Building APIs and using them in your application has become an inevitable task to make your application more modular and the development process even faster and use resources efficiently.
Think of APIs as the 24*7 retail store in your locality. You can go to the retail store and buy whatever the store offers, at any time. All the customers have access to the same resource i.e. the store. As a customer you don’t have to make the product and maintain the inventory or the hassle of growing or maintaining the store.
“Why to waste resources to invent the wheel again and again use it and make it better”
A very familiar example of API in action is “Google Sign-In” which allows a web app to authenticate a user by using his google account. This helps to save resources and development time and building a centralized ecosystem of a service which can be accessed by everyone who wants to use its feature.
Python has became popular to develop web apps by using Django and flask framework. Many Multinational companies uses python for there backend services and extensively for developing and deploying Machine Learning application.
For a long time Flask has been the de-facto choice for developing API using python, but FastAPI may take this crown from Flask when it comes to develop APIs.
FastAPI
FastAPI is obviously open-source and inspired by its predecessors and is built upon many pre-existing tools.
Features of FastAPI
- Fast (High-performance)
- Fast to code
- Fewer bugs
- Intuitive
- Robust
- Production-ready
- Based on the OpenAPI and JSON schema standard.
- Automatic API Documentation ready
- Asynchronous
FastAPI is dependent on starlette for web parts and pydantic for data parts.
A Simple FastAPI implementation
To use fastapi framework we need to install the packages “fastapi”
Download the fastapi package by using the command .
pip install fastapi

Now that we have installed the fast api we will make a simple api
#import fastapi
from fastapi import FastAPI
#make the app
app = FastAPI()
#define routes/endpoints
@app.get("/")
def root():
return {"What is this url" : "It's Root"}
#define endpoint home
@app.get("/home")
def home():
return {"What is this endpoint" : " It's Home"}
The above program make two endpoint root and home which returns the text when called.
FastAPI dynamic path and Query
#import fastapi
from fastapi import FastAPI
#make the app
app = FastAPI()
#define endpoint
@app.get("/")
def root():
return {"What is this url" : "It's Root"}
@app.get("/Home")
def home():
return {"What is this endpoint" : " It's Home"}
#define end point with dynamic path and query
#example: http://127.0.0.1:8000/login/joe?q=is my name
@app.get("/login/{name}")
def login(name : str, q : str = None):
return{"Welcome" : name, "query": q}
To see the above code in action you need a development server.
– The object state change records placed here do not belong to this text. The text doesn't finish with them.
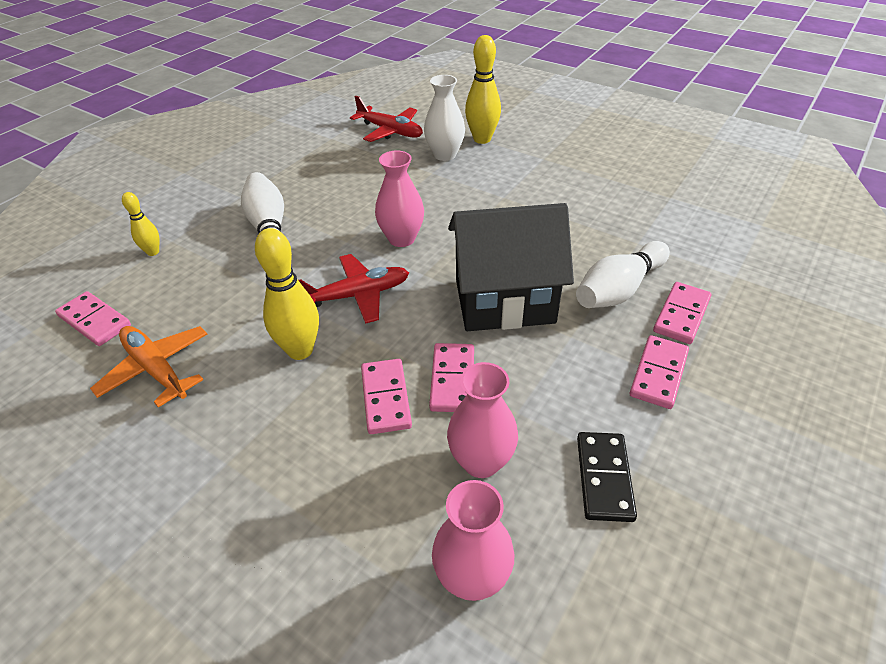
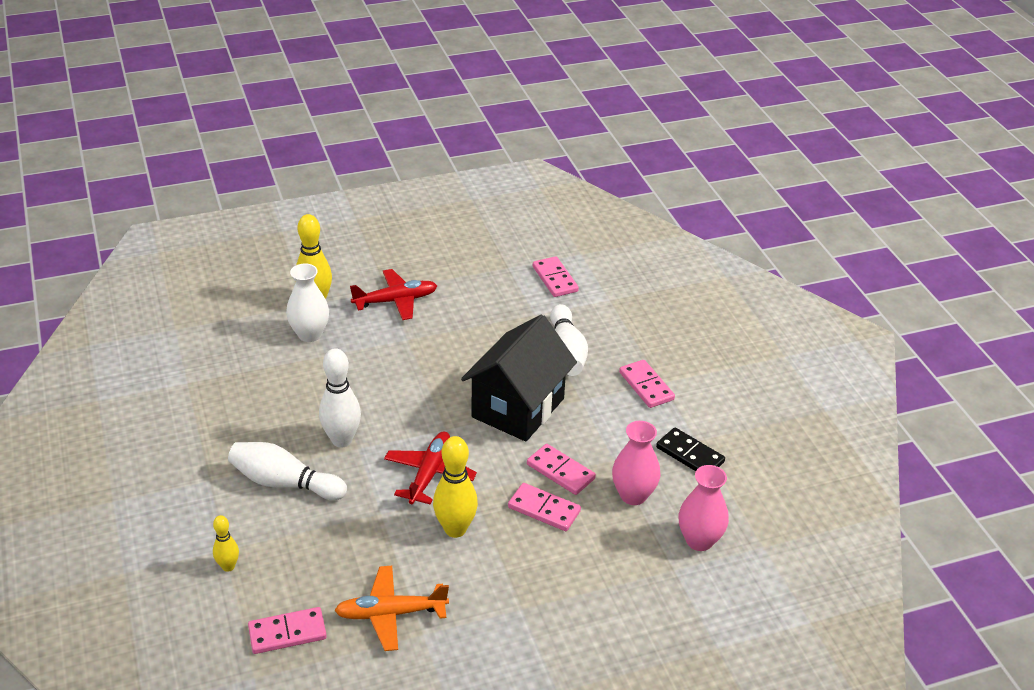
camera: 55 degrees left, 5 degrees down
(346, 229) = (342, 440): none -> white bowling pin
(390, 131) = (228, 343): red plane -> red plane (396, 301)
(401, 239) = (391, 418): pink vase -> none
(681, 315) = (614, 344): pink domino -> pink domino (555, 279)

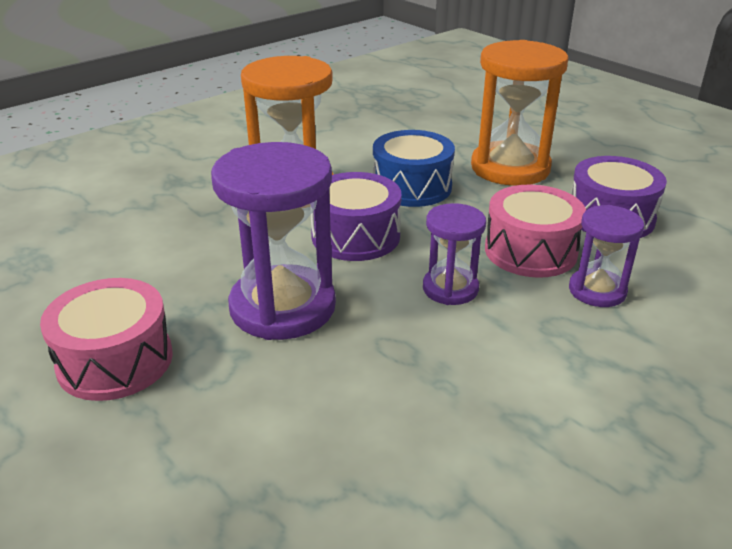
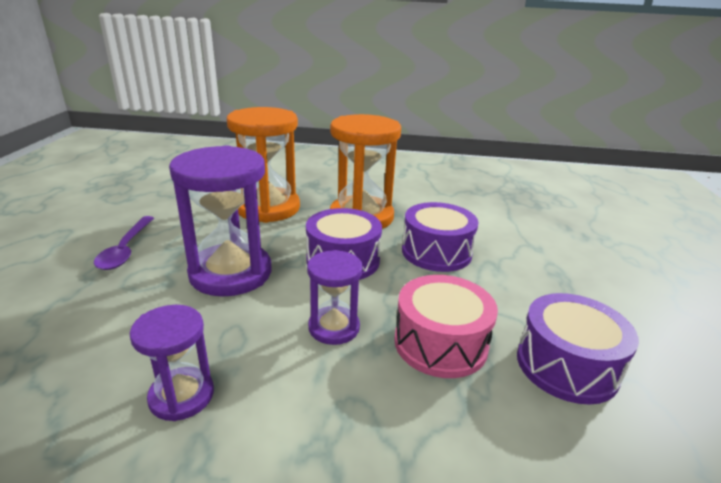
camera: 45 degrees right, 5 degrees down
(115, 360) = (126, 249): pink drum -> purple spoon
(412, 187) = (436, 252): blue drum -> purple drum
(510, 168) = (539, 279): orange hourglass -> orange hourglass (268, 208)
(597, 291) = (437, 410): purple hourglass -> purple hourglass (181, 396)

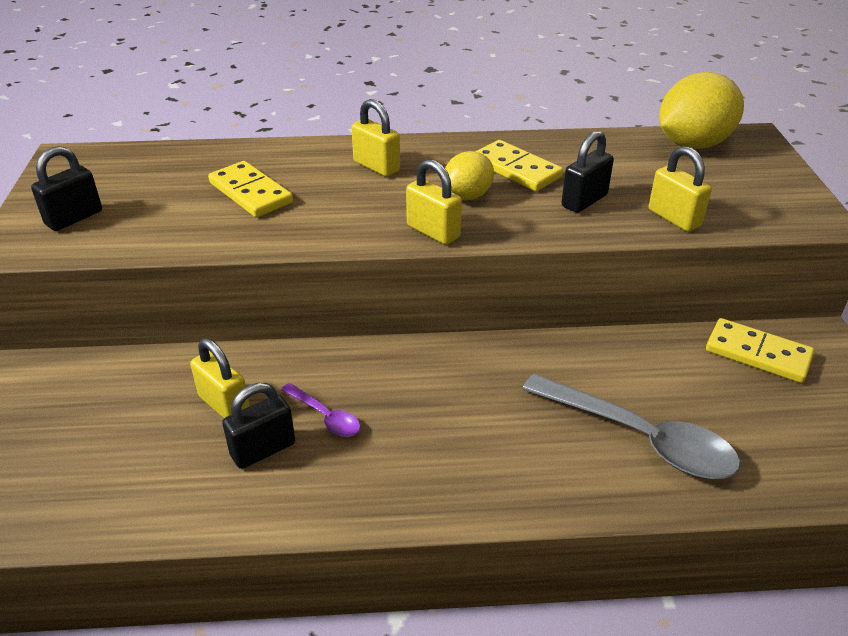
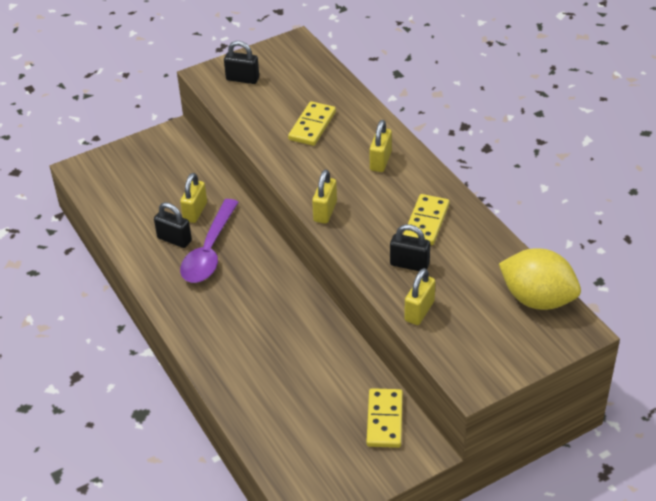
camera: 65 degrees right, 5 degrees up
(325, 416) = (209, 251): purple spoon -> purple spoon, size x2.07
(467, 196) = (375, 211): yellow lemon -> none
(639, 437) = (270, 379): grey spoon -> none

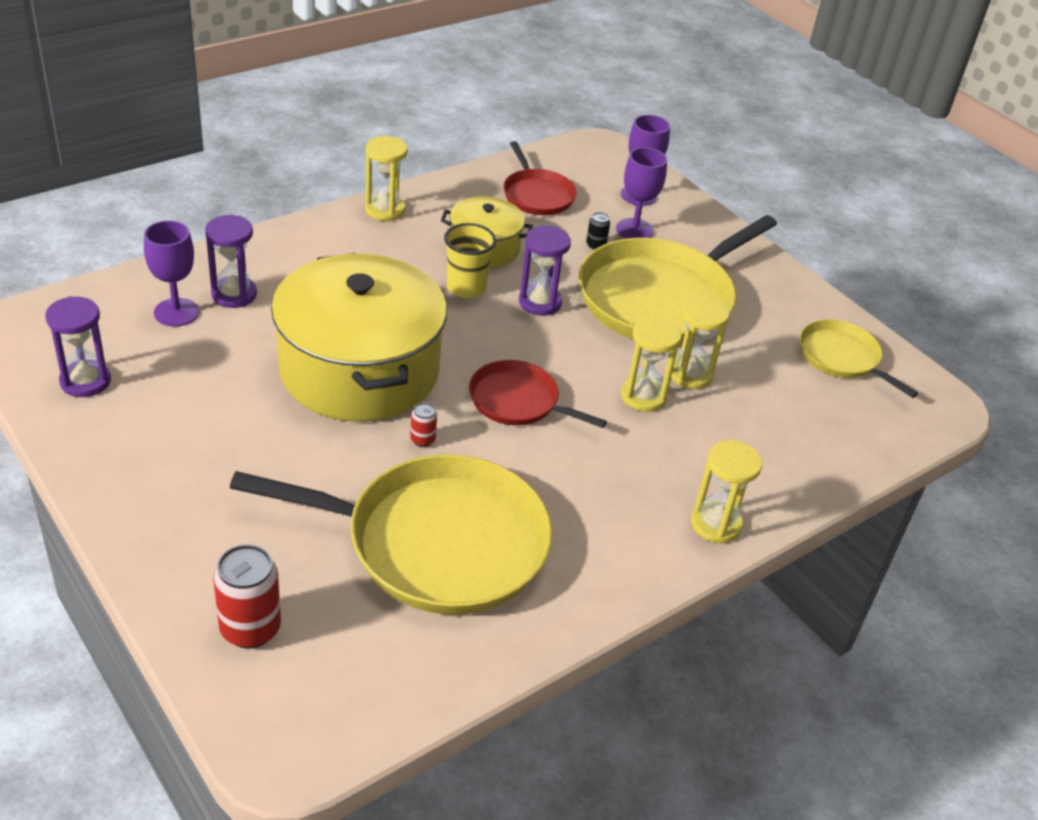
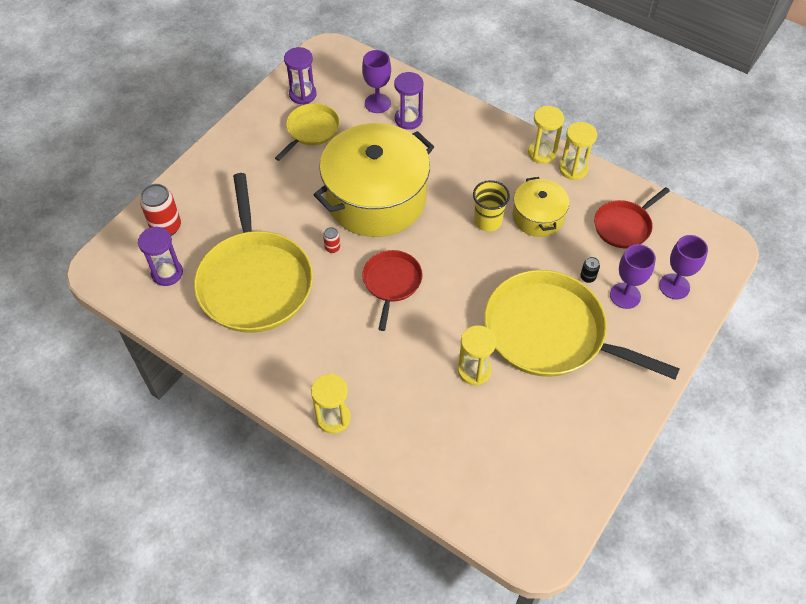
camera: 75 degrees right, 15 degrees up
(540, 302) = (498, 264): purple hourglass -> purple hourglass (167, 273)
(643, 396) = (434, 348): yellow hourglass -> yellow hourglass (573, 169)
(841, 358) = (554, 467): yellow pan -> yellow pan (311, 130)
You can use uvicorn to fire up a development server and run the fastapi code.
To install the development serve use command
pip install uvicorn
To run the script use command
uvicorn main:app --reload
Automatic documentation and Easy debugging
One thing why developers are loving fastAPI is because it generates an automatic interactive documentation of the API and its feature/ endpoints.
you can access the docs by hitting ” http://127.0.0.1:8000/docs “

The interactive documentation by swagger UI (docs) lists all the endpoints of the API and lets you interactively test the endpoints with different paths and queries.

Anaother alernate choice of automatic documentation is ReDocs.